DATA SUPPLIED:
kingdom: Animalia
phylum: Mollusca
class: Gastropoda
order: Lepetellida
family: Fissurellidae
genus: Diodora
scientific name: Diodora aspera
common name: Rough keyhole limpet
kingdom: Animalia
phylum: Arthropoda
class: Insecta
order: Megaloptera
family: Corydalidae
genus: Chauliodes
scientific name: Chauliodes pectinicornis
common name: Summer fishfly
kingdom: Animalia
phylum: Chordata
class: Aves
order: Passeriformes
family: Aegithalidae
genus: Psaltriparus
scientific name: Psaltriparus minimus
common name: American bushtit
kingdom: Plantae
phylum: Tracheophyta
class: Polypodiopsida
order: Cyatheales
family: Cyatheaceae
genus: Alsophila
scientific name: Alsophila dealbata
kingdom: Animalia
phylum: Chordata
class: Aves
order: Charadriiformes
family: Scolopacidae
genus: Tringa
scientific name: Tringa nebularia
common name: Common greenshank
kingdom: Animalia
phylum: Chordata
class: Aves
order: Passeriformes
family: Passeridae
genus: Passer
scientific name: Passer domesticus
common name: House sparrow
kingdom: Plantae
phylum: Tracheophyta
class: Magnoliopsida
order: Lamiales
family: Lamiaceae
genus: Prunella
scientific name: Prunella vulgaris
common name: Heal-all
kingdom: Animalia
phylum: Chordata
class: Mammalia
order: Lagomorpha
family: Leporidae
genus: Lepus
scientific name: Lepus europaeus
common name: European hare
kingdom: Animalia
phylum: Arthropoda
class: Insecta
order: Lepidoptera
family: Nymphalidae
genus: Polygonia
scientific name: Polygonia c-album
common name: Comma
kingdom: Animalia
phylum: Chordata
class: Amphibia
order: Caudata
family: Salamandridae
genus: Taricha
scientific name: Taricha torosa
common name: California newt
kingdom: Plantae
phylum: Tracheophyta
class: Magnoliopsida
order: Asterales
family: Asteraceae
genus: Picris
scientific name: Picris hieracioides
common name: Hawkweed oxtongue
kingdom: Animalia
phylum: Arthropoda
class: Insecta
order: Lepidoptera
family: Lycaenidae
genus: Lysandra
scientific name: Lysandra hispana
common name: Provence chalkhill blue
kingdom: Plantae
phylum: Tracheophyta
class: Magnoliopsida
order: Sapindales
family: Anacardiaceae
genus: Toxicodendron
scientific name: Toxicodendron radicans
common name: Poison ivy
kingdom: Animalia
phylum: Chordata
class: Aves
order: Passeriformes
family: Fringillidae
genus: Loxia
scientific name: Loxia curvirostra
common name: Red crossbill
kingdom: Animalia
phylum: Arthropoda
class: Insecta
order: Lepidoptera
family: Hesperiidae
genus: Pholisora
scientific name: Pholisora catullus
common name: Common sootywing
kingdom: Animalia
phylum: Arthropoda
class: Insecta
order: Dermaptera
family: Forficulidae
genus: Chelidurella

DO THIS: Write out the lines of the records from the start through the line with "family: Aegithalidae", including that line.

TASK RESULT:
kingdom: Animalia
phylum: Mollusca
class: Gastropoda
order: Lepetellida
family: Fissurellidae
genus: Diodora
scientific name: Diodora aspera
common name: Rough keyhole limpet
kingdom: Animalia
phylum: Arthropoda
class: Insecta
order: Megaloptera
family: Corydalidae
genus: Chauliodes
scientific name: Chauliodes pectinicornis
common name: Summer fishfly
kingdom: Animalia
phylum: Chordata
class: Aves
order: Passeriformes
family: Aegithalidae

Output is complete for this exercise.